Without further ado, I have found an article by Habitas about prospecting at Tullyratty during the nineteenth century:-
"There have been very few mineral mines in Northern Ireland that were more than one or two man trial pits but the mine at Tullyratty was one. The mineral vein here was discovered in 1828 and by 1842 12 men were employed and there were ambitious plans to take on more. After an attempted revival in 1853 it appears that interest ceased and the mine was abandoned.

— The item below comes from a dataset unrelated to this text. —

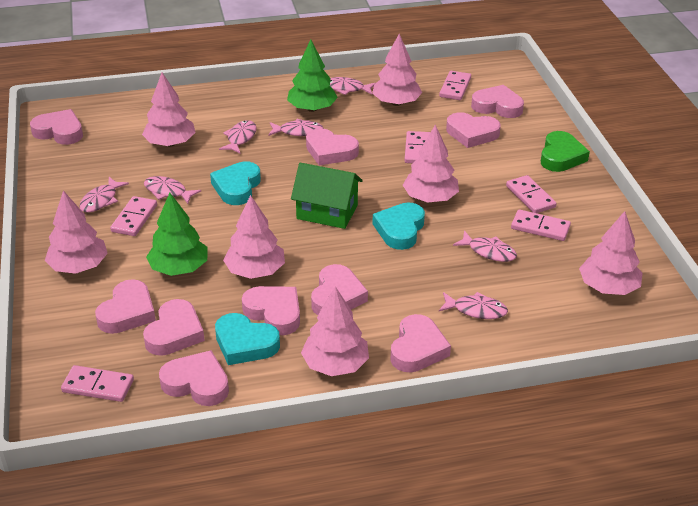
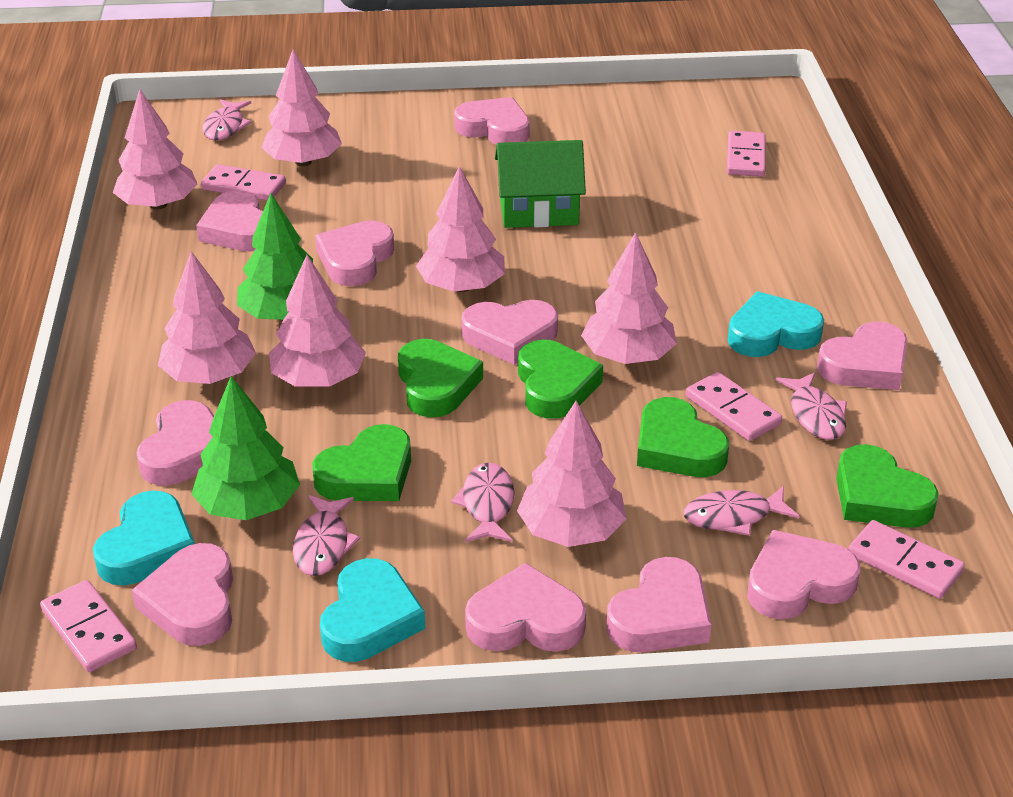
green heart: [541,131,590,172] = 1 -> [312,424,411,501] [398,339,483,417] [518,340,603,419] [637,397,729,477] [836,444,939,528] = 5
pink domino: [61,365,134,402] [110,196,157,236] [404,131,430,163] [439,71,471,100] [506,175,557,213] [511,209,571,241] = 6 -> [40,580,137,672] [201,164,286,201] [686,372,782,441] [727,131,765,177] [848,520,965,599] = 5
pink fish: [79,177,129,213] [144,176,201,204] [219,120,257,154] [268,119,324,136] [330,77,375,95] [439,292,508,319] [453,231,517,262] = 7 -> [203,99,252,140] [293,495,361,576] [451,463,515,542] [683,486,799,536] [776,372,847,440] = 5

All that now remains is a ruined stone house 50 m north east of the farm with a stone shed upslope to the north, the mine house and the powder house respectively. There are also overgrown spoil heaps. There were two shafts, an inclined adit with a circular horse walk near the mine house and a vertical sinking 12 m deep across the road beyond the farm. The ore source was a crushed and fragmented vein of the local bedrock, a green, mineralised Silurian mudstone containing galena (lead sulphide), sphalerite (zinc sulphide) and small amounts of chalcopyrite (copper iron sulphide). Silver, normally found in galena, was almost non-existent here. The minerals were deposited from hot, deep brines circulating through the rocks in Carboniferous times around 300 million years ago. As one of the few sites preserving mining infrastructure, with spoil heaps still capable of providing good examples of the chief ore minerals, it deserves protection."
The National Trust could well be sitting on a silver mine!